Work to complete.
Down to the last line, print the entries below exactly, and keep every picture out of the copy.
Start of Material supplied
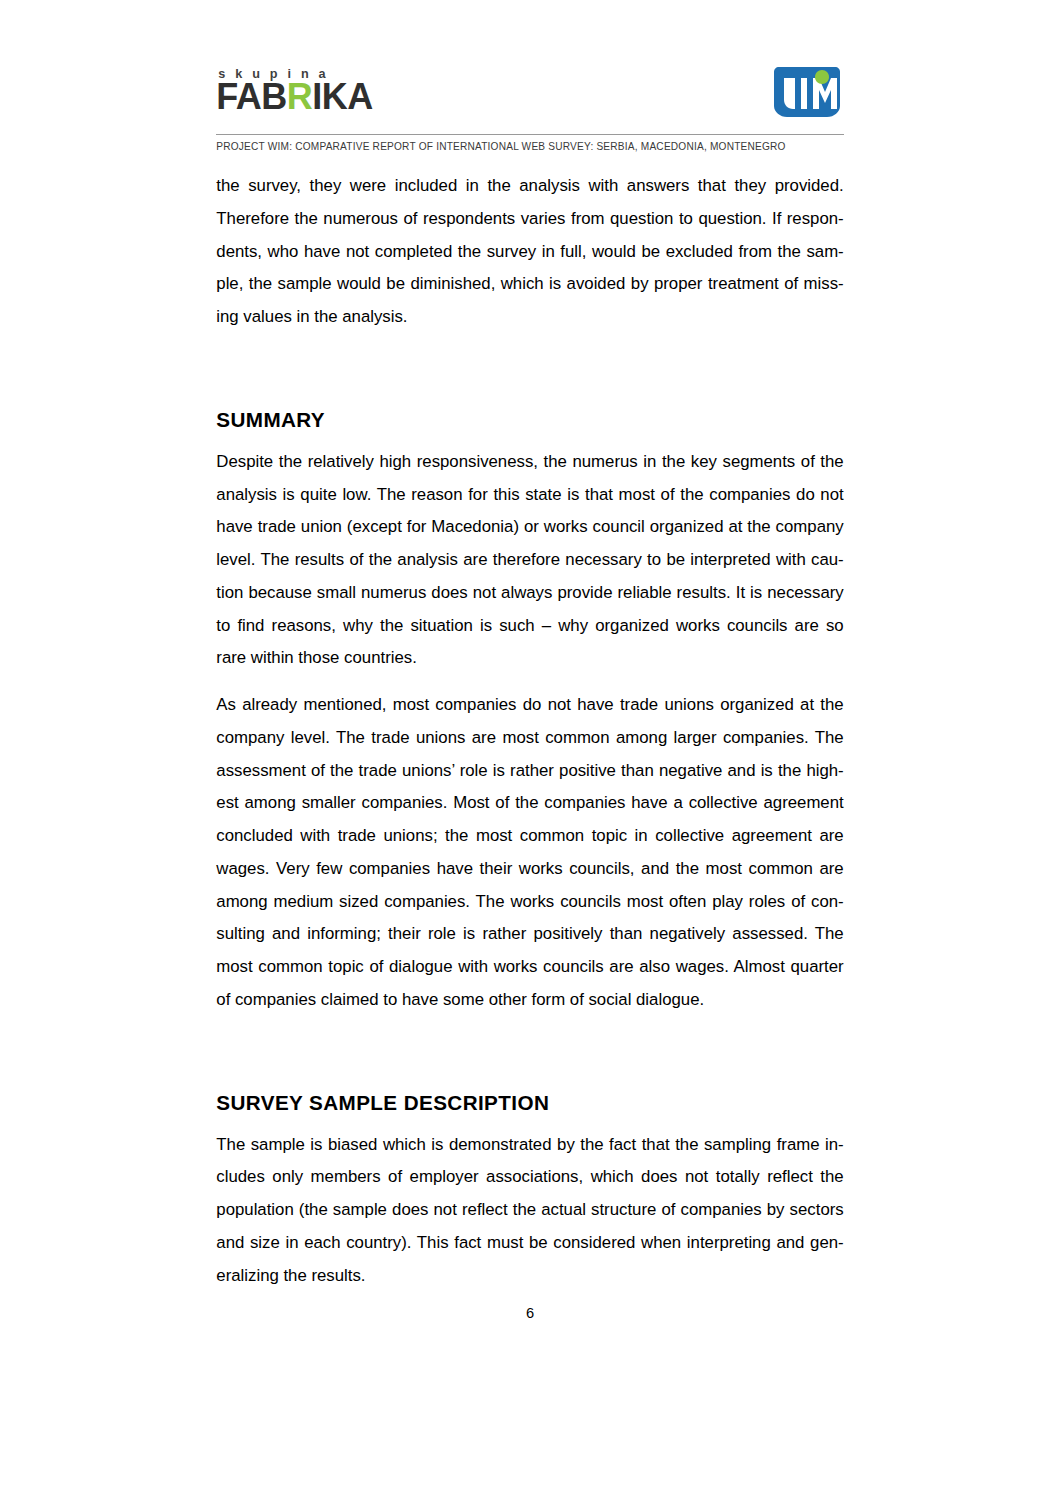s k u p i n a
FABRIKA
WIM logo
PROJECT WIM: COMPARATIVE REPORT OF INTERNATIONAL WEB SURVEY: SERBIA, MACEDONIA, MONTENEGRO
the survey, they were included in the analysis with answers that they provided. Therefore the numerous of respondents varies from question to question. If respondents, who have not completed the survey in full, would be excluded from the sample, the sample would be diminished, which is avoided by proper treatment of missing values in the analysis.
SUMMARY
Despite the relatively high responsiveness, the numerus in the key segments of the analysis is quite low. The reason for this state is that most of the companies do not have trade union (except for Macedonia) or works council organized at the company level. The results of the analysis are therefore necessary to be interpreted with caution because small numerus does not always provide reliable results. It is necessary to find reasons, why the situation is such – why organized works councils are so rare within those countries.
As already mentioned, most companies do not have trade unions organized at the company level. The trade unions are most common among larger companies. The assessment of the trade unions’ role is rather positive than negative and is the highest among smaller companies. Most of the companies have a collective agreement concluded with trade unions; the most common topic in collective agreement are wages. Very few companies have their works councils, and the most common are among medium sized companies. The works councils most often play roles of consulting and informing; their role is rather positively than negatively assessed. The most common topic of dialogue with works councils are also wages. Almost quarter of companies claimed to have some other form of social dialogue.
SURVEY SAMPLE DESCRIPTION
The sample is biased which is demonstrated by the fact that the sampling frame includes only members of employer associations, which does not totally reflect the population (the sample does not reflect the actual structure of companies by sectors and size in each country). This fact must be considered when interpreting and generalizing the results.
6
End of Material supplied
Answer section.
s k u p i n a
FABRIKA
WIM logo
PROJECT WIM: COMPARATIVE REPORT OF INTERNATIONAL WEB SURVEY: SERBIA, MACEDONIA, MONTENEGRO
the survey, they were included in the analysis with answers that they provided. Therefore the numerous of respondents varies from question to question. If respondents, who have not completed the survey in full, would be excluded from the sample, the sample would be diminished, which is avoided by proper treatment of missing values in the analysis.
SUMMARY
Despite the relatively high responsiveness, the numerus in the key segments of the analysis is quite low. The reason for this state is that most of the companies do not have trade union (except for Macedonia) or works council organized at the company level. The results of the analysis are therefore necessary to be interpreted with caution because small numerus does not always provide reliable results. It is necessary to find reasons, why the situation is such – why organized works councils are so rare within those countries.
As already mentioned, most companies do not have trade unions organized at the company level. The trade unions are most common among larger companies. The assessment of the trade unions’ role is rather positive than negative and is the highest among smaller companies. Most of the companies have a collective agreement concluded with trade unions; the most common topic in collective agreement are wages. Very few companies have their works councils, and the most common are among medium sized companies. The works councils most often play roles of consulting and informing; their role is rather positively than negatively assessed. The most common topic of dialogue with works councils are also wages. Almost quarter of companies claimed to have some other form of social dialogue.
SURVEY SAMPLE DESCRIPTION
The sample is biased which is demonstrated by the fact that the sampling frame includes only members of employer associations, which does not totally reflect the population (the sample does not reflect the actual structure of companies by sectors and size in each country). This fact must be considered when interpreting and generalizing the results.
6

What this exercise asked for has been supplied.